La mayor parte de asistentes a este campamento provienen de casas adineradas o de familias de artistas de éxito. La concatenación de casualidades querrá que Jules acabe una noche en un tipi junto a un grupo de chicos y chicas que brillan con un fulgor de esos en los que parece verse claramente una capacidad innata para arrasar con el futuro. El grupo acoge a la protagonistas y se bautizan a sí mismos como Los Interesantes. A partir de aquí, el libro de Meg Wolitzer seguirá la existencia de Jules y sus amigos durante prácticamente toda la vida. Y si el retrato incómodo de la envidia como emoción / motor al que abrazar y de la que avergonzarse intermitentemente (más todavía cuando el objeto de la envidia son tus propios amigos) es el centro «Los Interesantes«, poco a poco esta tema central va abriéndose como una flor de fuego para acabar convirtiéndose en algo mucho más ambicioso y destructivo: la aceptación de que la existencia está hecha de derrotas y de que ser adulto consiste, básicamente, en reajustar las expectativas que tenías al respecto de tu vida intentando que este desbarajuste te traume de la forma menos hiriente posible.
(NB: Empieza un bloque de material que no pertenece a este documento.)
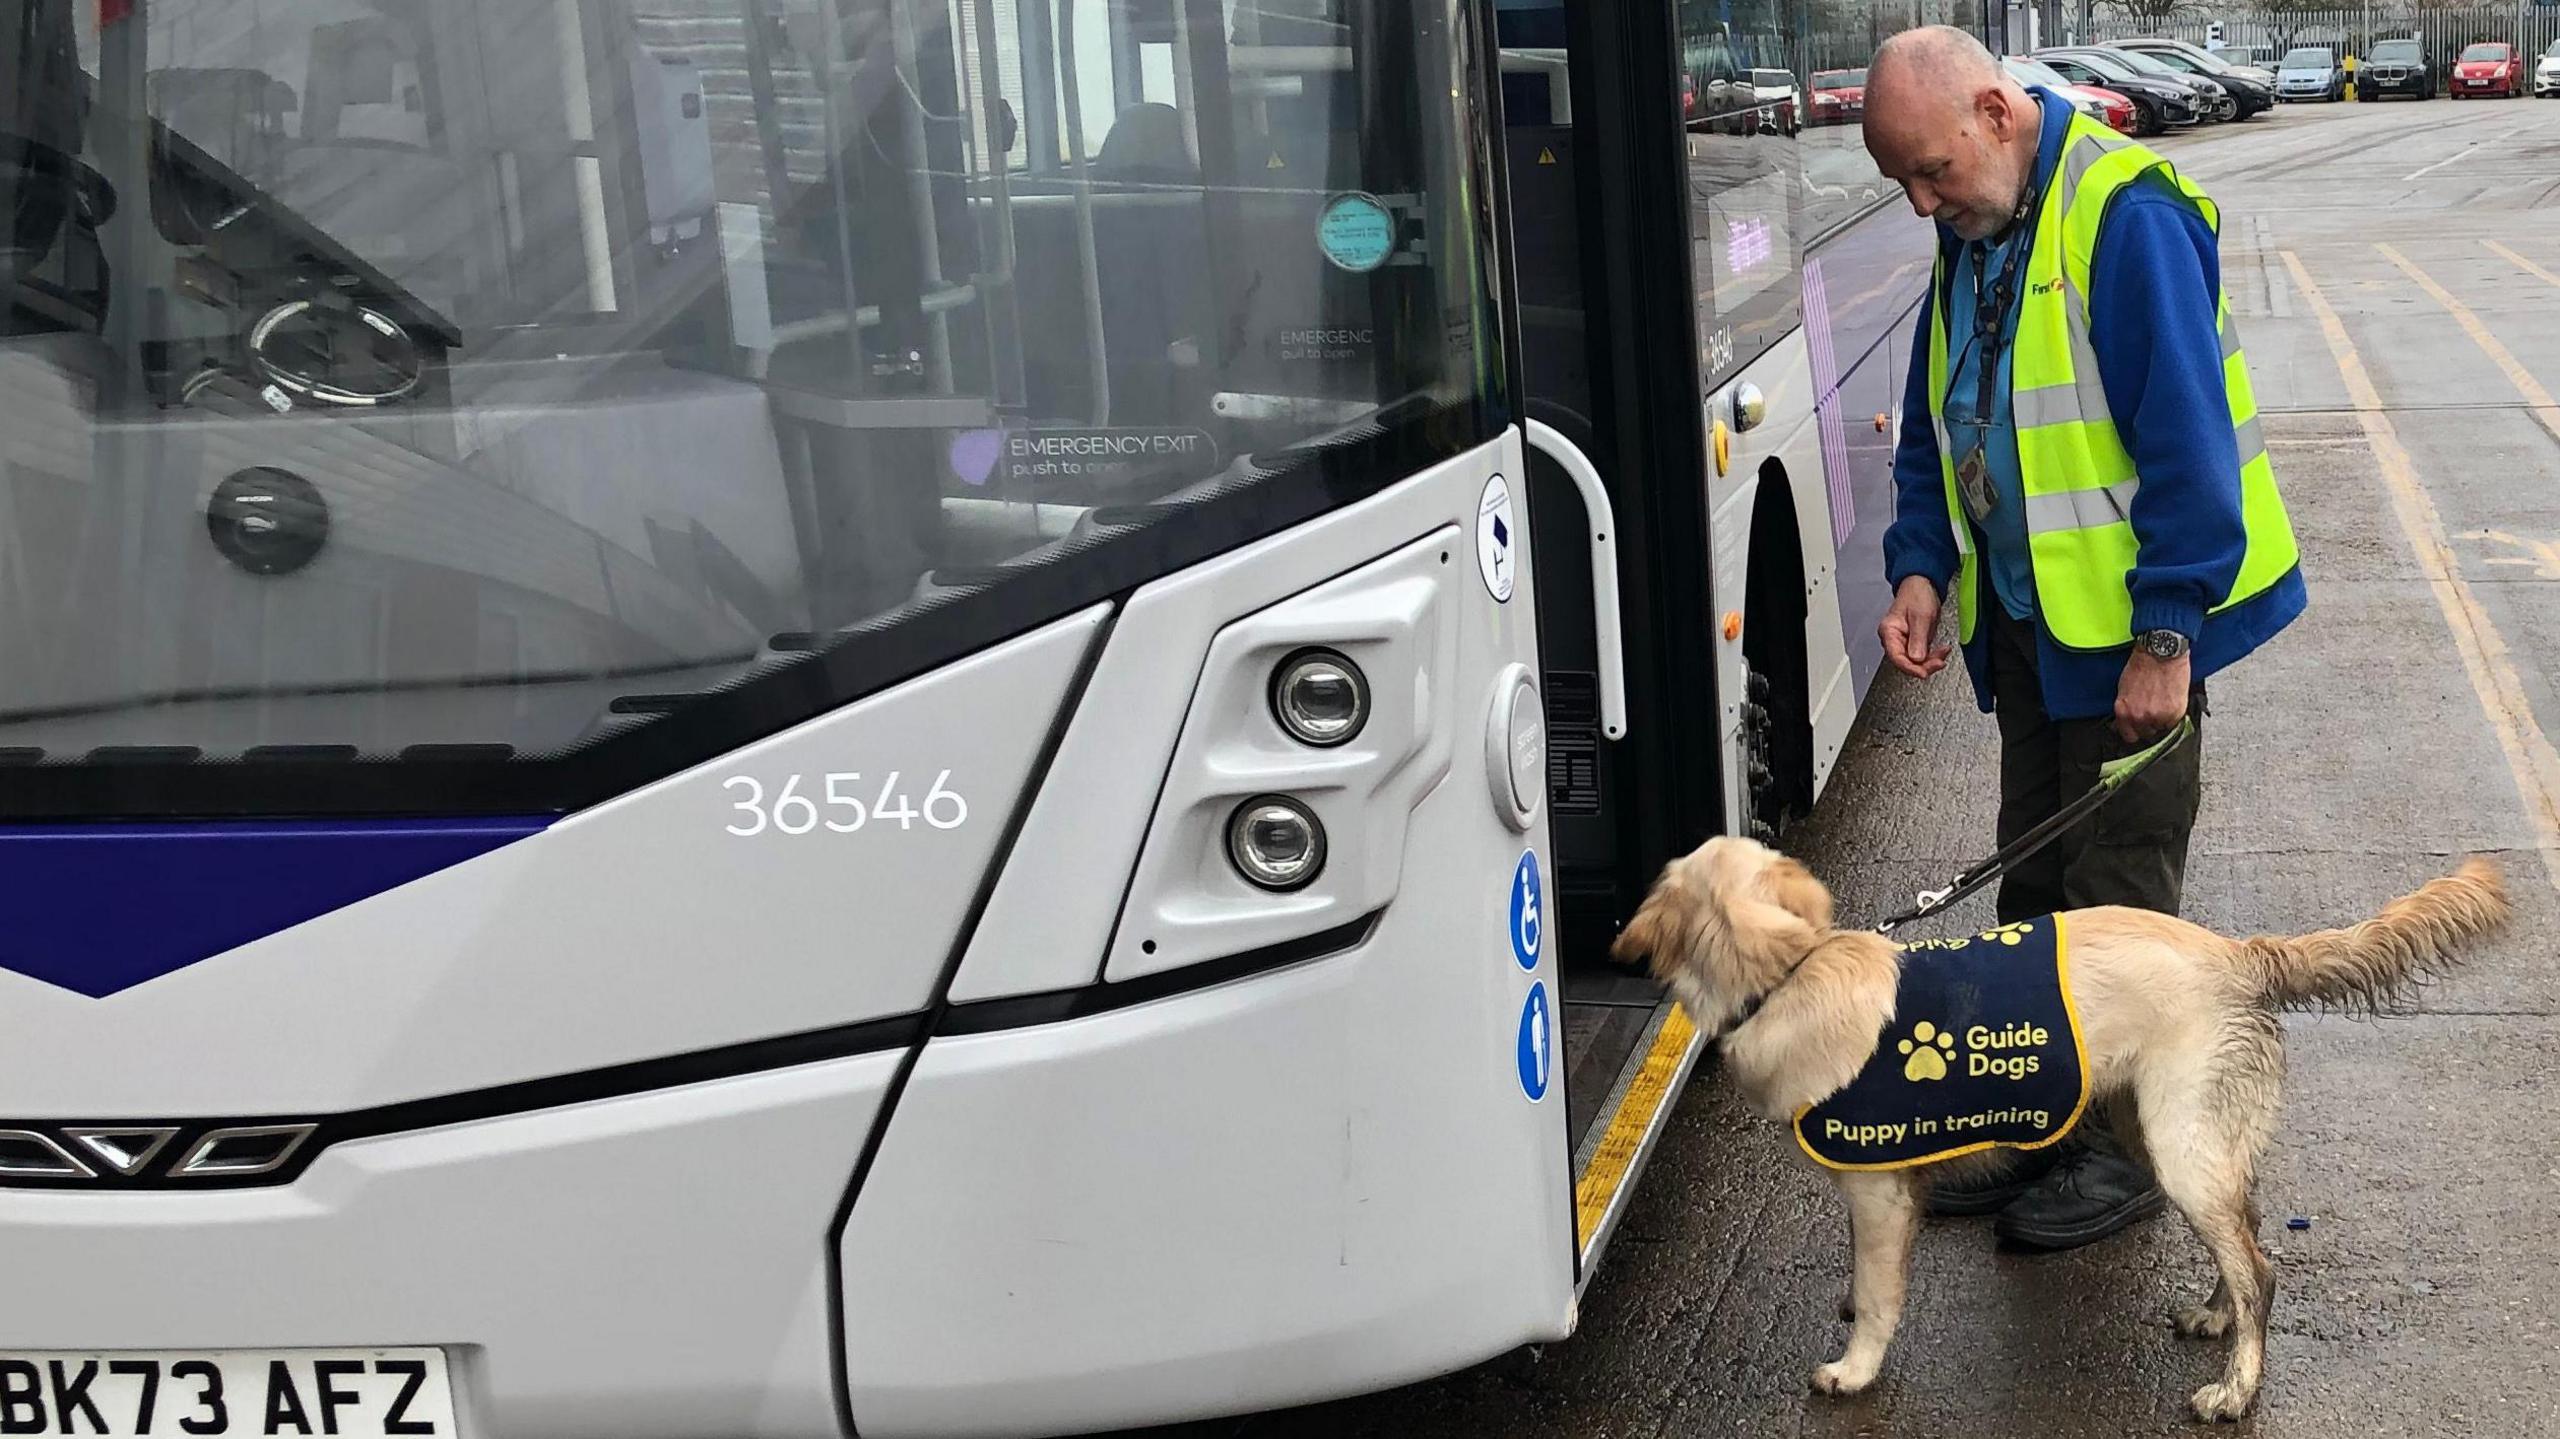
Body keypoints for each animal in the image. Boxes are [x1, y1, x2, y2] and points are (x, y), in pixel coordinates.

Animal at [1607, 834, 2508, 1413]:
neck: (1791, 972)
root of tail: (2241, 953)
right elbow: (1864, 1283)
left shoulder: (1879, 1191)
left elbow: (1879, 1295)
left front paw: (1854, 1369)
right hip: (2172, 1131)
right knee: (2248, 1237)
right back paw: (2215, 1314)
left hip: (2181, 1145)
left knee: (2262, 1271)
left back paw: (2236, 1388)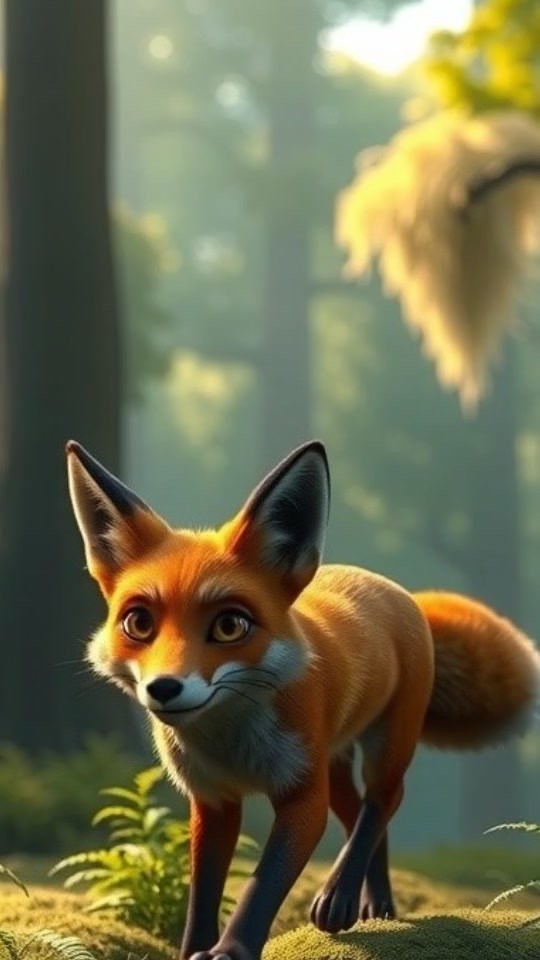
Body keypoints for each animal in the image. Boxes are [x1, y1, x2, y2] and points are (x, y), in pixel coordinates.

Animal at [66, 438, 540, 960]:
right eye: (138, 623)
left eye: (229, 625)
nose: (164, 688)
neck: (231, 744)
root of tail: (397, 590)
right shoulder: (213, 800)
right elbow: (204, 891)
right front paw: (194, 950)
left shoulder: (302, 797)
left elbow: (262, 885)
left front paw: (232, 950)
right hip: (333, 763)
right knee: (362, 815)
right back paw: (376, 904)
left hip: (385, 743)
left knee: (384, 800)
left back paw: (341, 898)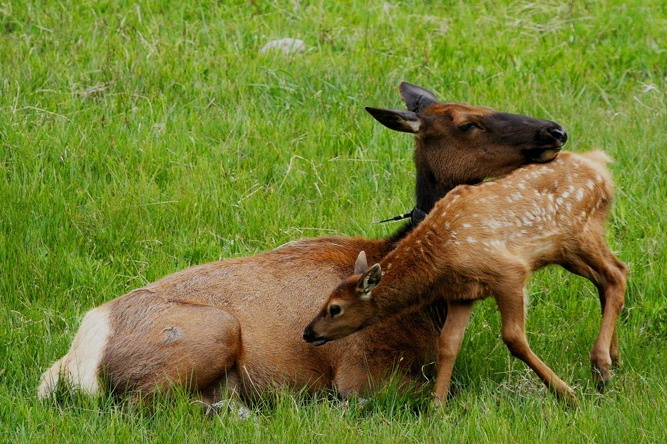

Los miembros del grupo de Los Interesantes acaban brillando de forma desigual. Ethan es el que triunfa de forma más ostentosa con su serie de animación «Figland» (una especie de «Los Simpsons» mucho más de autor) y, aunque inicialmente (y eternamente) muestra un interés sentimental en Jules, acaba emparejándose con Ash, la mejor amiga de la protagonista que obtendrá un éxito en el campo del teatro feminista no se sabe muy si porque puede permitir perseverar en ello gracias al colchón de su familia y su marido o porque tiene verdadero talento. Jonah, el hijo de una cantante folk famosa, vivirá toda su vida de espaldas a su propio talento musical por culpa de un trauma de infancia. Wolfman, el hermano de Ash, tendrá que desaparecer del mapa tras un suceso turbio… Y, así, a la fuerza, Jules y sus amigos tendrán que enfrentarse a las múltiples decepciones que van forjando la existencia adulta humana. Tendrán que sobreponerse a la facilidad de las comparaciones, de criticar la suerte ajena y cubrir la mediocridad propia con un lamento de clase baja.
Uno de los aciertos más sublimes de Wolitzer es, además, la estructura con la que presenta esta historia río. Cada capítulo tiene una especie de hilo central que narra una vivencia de alguno de los personajes. Pero, a partir de ahí, ese hilo central va espoleando recuerdos que van adelante y atrás, que van conformando un puzzle deliciosamente desordenado que tiene una coherencia interna emocional y conceptual mucho más poderosa que la temporal. Cada episodio de «Los Interesantes» es un pequeño gran caos del que se acaba extrayendo una imagen clara y profunda… Como la vida misma. Como esta existencia que, pasada cierta edad, somos incapaces de vivir de forma lineal porque, al fin y al cabo, los recuerdos se van interponiendo una y otra vez en nuestro camino.
Y así, con la cronología alterada pero con los sentidos abiertos al máximo, «Los Interesantes» llegan a un final que sólo puede pasar por la aceptación de otro tabú: «No hacía falta ser siempre el que deslumbra, el explosivo, el que hace partirse de risa a la gente, con el que todos quieren acostarse o el que escribe e interpreta una obra de teatro que todos ovacionan. Podrías dejar de obsesionarte con la idea de ser interesante. Y en cualquier caso, la definición podía cambiar«. Vivimos en la era del refuerzo positivo, de la corrección política, de la crítica positiva (o, directamente, de la ausencia de crítica), de la sobreprotección de los niños y la necesidad de hacerles creer que serán grandes, que serán famosos, que tendrán éxito. Que son y siempre serán especiales. Meg Wolitzer, con la mayor de las dulzuras, te invita en «Los Interesantes» a que dejes de vivir esta mentira. Duele admitir que no eres especial. Que eres uno del montón. Pero más duele vivir aferrándose a un fantasma que hace mucho tiempo que se desvaneció en el aire sin dejar ni rastro.